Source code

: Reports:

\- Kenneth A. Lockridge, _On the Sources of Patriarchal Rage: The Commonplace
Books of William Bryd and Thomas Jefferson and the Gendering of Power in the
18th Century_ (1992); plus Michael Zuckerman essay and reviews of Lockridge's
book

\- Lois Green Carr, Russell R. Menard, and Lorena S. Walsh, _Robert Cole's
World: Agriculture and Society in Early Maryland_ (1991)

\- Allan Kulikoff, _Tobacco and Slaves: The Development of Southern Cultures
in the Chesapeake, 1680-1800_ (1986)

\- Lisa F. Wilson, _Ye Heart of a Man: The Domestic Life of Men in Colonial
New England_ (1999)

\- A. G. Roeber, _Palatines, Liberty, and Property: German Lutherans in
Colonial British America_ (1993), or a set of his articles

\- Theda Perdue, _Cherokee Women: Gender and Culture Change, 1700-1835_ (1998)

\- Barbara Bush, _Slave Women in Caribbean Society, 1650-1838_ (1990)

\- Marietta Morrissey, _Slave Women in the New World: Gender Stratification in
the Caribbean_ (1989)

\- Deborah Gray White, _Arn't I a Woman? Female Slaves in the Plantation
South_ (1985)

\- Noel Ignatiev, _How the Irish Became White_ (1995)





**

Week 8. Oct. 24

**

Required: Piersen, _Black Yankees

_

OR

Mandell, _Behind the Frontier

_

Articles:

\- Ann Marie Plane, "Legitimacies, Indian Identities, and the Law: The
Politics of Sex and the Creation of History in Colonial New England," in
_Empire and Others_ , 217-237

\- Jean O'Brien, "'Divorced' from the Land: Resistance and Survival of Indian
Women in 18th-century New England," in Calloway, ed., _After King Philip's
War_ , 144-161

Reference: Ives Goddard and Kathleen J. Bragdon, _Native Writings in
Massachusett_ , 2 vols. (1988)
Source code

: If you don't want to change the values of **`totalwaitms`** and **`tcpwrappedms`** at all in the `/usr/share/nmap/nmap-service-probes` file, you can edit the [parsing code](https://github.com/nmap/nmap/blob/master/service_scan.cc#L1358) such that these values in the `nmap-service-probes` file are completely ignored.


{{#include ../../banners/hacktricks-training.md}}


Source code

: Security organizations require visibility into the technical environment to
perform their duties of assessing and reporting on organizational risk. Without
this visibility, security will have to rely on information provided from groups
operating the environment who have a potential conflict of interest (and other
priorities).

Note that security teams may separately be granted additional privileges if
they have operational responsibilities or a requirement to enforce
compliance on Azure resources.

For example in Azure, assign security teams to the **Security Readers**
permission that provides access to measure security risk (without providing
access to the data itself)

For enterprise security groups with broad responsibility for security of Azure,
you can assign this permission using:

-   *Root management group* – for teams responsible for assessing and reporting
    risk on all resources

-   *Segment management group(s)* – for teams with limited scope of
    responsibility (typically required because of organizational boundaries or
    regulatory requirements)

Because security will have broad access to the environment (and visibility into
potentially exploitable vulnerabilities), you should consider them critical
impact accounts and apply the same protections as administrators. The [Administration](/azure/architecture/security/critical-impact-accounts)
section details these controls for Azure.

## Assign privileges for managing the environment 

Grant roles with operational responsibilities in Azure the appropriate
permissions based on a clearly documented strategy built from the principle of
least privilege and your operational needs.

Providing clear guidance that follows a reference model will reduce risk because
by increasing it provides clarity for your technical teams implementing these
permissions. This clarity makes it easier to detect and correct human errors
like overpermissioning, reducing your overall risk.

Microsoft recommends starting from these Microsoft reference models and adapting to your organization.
_____
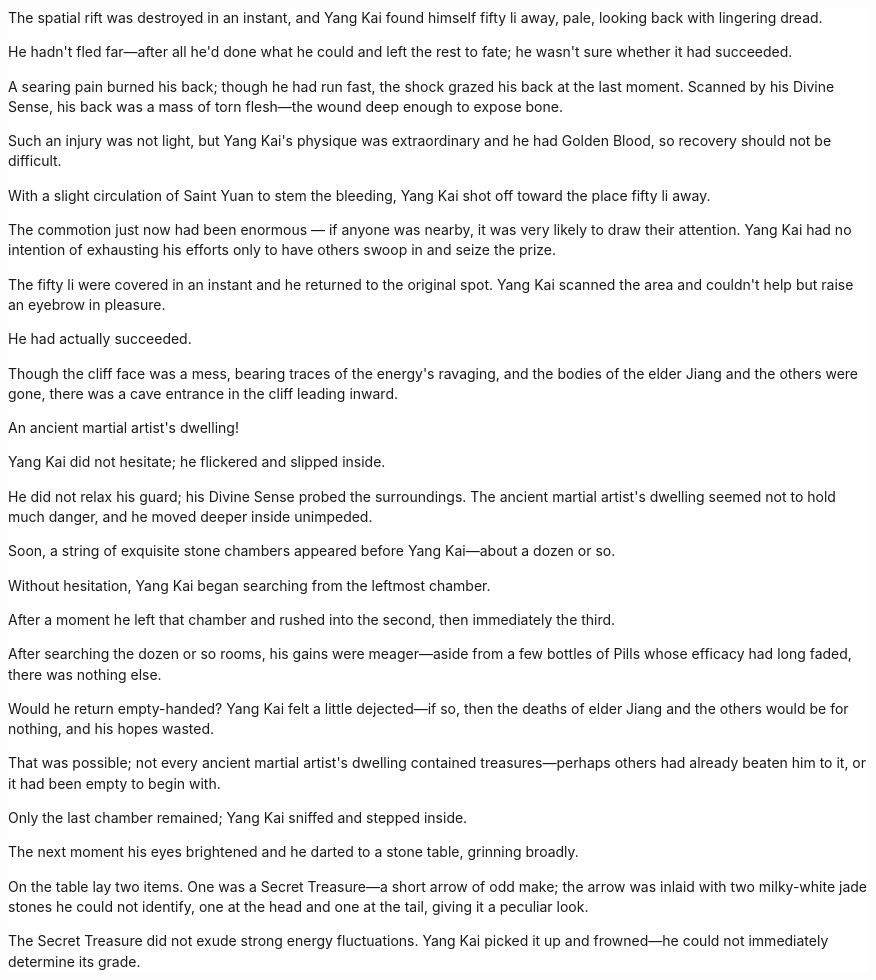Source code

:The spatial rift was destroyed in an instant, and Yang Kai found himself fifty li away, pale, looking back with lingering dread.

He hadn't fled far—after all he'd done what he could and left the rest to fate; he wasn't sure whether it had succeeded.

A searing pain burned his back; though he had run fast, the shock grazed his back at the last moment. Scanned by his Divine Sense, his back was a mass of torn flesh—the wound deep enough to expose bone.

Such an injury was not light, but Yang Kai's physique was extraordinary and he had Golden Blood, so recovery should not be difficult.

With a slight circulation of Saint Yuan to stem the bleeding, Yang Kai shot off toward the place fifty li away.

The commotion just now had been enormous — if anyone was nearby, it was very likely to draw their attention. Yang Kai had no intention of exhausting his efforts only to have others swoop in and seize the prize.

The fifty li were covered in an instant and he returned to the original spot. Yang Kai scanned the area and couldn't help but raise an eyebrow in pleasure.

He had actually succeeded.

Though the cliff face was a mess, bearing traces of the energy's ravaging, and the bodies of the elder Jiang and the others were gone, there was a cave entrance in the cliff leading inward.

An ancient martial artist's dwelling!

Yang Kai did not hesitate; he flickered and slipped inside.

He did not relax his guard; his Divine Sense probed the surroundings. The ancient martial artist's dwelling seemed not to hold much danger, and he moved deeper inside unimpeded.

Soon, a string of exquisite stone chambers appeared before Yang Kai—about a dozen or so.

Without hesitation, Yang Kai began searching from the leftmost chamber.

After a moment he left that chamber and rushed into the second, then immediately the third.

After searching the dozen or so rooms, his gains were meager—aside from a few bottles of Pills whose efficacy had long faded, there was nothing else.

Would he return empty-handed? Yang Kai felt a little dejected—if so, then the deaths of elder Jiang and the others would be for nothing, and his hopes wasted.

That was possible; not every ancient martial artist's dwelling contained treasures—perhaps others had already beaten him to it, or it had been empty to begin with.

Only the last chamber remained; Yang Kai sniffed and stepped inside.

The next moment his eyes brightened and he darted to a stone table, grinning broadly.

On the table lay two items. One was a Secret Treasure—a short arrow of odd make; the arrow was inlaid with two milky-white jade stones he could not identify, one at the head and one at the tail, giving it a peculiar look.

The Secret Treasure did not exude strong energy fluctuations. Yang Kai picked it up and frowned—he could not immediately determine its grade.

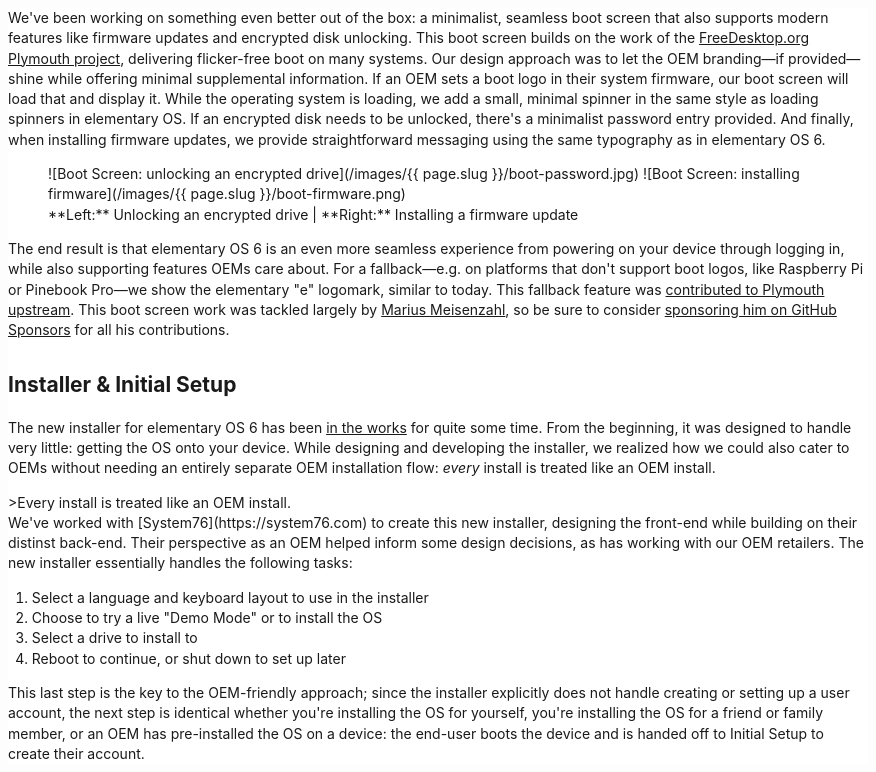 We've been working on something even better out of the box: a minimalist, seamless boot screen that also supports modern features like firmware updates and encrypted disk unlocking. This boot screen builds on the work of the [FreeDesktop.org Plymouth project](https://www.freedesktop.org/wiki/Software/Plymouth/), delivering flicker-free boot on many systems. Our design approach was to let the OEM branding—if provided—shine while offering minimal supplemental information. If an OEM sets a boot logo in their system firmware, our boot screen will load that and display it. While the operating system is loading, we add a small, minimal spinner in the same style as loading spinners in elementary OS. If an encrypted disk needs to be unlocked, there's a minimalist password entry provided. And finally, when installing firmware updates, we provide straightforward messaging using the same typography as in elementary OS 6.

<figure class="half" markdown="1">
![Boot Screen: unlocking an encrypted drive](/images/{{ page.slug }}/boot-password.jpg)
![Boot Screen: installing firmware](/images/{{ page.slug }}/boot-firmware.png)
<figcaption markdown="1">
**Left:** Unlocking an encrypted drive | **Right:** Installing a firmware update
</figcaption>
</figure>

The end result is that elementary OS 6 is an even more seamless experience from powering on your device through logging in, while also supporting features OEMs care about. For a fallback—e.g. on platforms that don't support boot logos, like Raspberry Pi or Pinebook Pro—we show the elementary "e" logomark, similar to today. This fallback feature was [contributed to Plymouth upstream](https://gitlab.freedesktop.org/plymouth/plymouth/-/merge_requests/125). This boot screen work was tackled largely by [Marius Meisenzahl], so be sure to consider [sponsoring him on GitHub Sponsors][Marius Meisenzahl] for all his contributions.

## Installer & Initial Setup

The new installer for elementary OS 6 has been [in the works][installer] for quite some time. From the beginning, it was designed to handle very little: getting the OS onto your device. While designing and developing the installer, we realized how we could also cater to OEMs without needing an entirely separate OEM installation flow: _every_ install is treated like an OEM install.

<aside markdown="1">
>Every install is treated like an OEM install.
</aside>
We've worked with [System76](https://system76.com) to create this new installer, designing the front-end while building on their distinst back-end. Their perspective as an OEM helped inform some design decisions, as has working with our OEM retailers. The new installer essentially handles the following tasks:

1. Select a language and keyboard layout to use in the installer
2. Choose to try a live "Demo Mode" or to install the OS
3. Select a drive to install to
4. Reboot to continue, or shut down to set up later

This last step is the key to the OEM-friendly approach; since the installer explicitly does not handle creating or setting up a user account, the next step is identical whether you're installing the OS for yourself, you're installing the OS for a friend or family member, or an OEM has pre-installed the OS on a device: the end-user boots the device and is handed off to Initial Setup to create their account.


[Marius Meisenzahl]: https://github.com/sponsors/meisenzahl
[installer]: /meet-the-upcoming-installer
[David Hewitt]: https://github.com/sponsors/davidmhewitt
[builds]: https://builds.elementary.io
_____
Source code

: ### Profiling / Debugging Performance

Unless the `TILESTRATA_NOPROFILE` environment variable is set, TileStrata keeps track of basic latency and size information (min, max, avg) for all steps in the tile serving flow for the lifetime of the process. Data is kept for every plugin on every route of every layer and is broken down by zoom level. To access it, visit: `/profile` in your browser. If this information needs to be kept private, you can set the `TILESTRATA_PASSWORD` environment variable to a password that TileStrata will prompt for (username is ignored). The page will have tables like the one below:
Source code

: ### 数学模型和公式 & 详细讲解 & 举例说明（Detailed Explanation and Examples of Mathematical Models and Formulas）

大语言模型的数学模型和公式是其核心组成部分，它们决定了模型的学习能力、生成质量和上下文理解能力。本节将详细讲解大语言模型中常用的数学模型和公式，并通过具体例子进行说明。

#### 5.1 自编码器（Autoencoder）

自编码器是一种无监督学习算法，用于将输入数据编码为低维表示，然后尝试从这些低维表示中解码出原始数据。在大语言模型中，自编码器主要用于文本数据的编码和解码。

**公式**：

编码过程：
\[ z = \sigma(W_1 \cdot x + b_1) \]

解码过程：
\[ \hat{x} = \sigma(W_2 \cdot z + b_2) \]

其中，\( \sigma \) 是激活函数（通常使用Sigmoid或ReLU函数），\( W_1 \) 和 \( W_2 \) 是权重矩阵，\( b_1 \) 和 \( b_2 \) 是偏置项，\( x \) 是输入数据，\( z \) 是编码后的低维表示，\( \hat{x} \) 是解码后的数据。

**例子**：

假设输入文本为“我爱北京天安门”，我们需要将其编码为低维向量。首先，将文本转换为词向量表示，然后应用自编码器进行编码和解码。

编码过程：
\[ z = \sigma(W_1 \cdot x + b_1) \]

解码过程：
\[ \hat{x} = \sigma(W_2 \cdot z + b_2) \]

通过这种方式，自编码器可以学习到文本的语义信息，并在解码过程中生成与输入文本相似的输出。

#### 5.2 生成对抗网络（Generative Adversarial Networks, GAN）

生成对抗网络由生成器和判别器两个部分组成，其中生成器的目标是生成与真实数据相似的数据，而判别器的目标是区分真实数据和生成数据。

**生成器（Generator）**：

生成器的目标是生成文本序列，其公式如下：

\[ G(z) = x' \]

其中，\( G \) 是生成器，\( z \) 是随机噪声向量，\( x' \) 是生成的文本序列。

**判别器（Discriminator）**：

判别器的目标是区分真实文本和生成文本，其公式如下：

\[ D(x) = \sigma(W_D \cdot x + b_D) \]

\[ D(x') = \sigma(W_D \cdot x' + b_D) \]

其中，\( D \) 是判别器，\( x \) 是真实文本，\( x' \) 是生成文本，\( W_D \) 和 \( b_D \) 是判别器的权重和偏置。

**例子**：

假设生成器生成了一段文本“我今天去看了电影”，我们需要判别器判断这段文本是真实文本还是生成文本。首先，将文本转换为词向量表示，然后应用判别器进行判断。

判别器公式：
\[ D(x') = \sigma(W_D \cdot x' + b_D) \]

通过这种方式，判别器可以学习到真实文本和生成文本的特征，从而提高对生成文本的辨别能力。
_____
**Prompt:** Starting at the line above that contains "of Southern Cultures", write out each line exactly until the line that contains "priorities)." has been written, and stop there.

**Response to this exercise:**
\- Allan Kulikoff, _Tobacco and Slaves: The Development of Southern Cultures
in the Chesapeake, 1680-1800_ (1986)

\- Lisa F. Wilson, _Ye Heart of a Man: The Domestic Life of Men in Colonial
New England_ (1999)

\- A. G. Roeber, _Palatines, Liberty, and Property: German Lutherans in
Colonial British America_ (1993), or a set of his articles

\- Theda Perdue, _Cherokee Women: Gender and Culture Change, 1700-1835_ (1998)

\- Barbara Bush, _Slave Women in Caribbean Society, 1650-1838_ (1990)

\- Marietta Morrissey, _Slave Women in the New World: Gender Stratification in
the Caribbean_ (1989)

\- Deborah Gray White, _Arn't I a Woman? Female Slaves in the Plantation
South_ (1985)

\- Noel Ignatiev, _How the Irish Became White_ (1995)





**

Week 8. Oct. 24

**

Required: Piersen, _Black Yankees

_

OR

Mandell, _Behind the Frontier

_

Articles:

\- Ann Marie Plane, "Legitimacies, Indian Identities, and the Law: The
Politics of Sex and the Creation of History in Colonial New England," in
_Empire and Others_ , 217-237

\- Jean O'Brien, "'Divorced' from the Land: Resistance and Survival of Indian
Women in 18th-century New England," in Calloway, ed., _After King Philip's
War_ , 144-161

Reference: Ives Goddard and Kathleen J. Bragdon, _Native Writings in
Massachusett_ , 2 vols. (1988)
Source code

: If you don't want to change the values of **`totalwaitms`** and **`tcpwrappedms`** at all in the `/usr/share/nmap/nmap-service-probes` file, you can edit the [parsing code](https://github.com/nmap/nmap/blob/master/service_scan.cc#L1358) such that these values in the `nmap-service-probes` file are completely ignored.


{{#include ../../banners/hacktricks-training.md}}


Source code

: Security organizations require visibility into the technical environment to
perform their duties of assessing and reporting on organizational risk. Without
this visibility, security will have to rely on information provided from groups
operating the environment who have a potential conflict of interest (and other
priorities).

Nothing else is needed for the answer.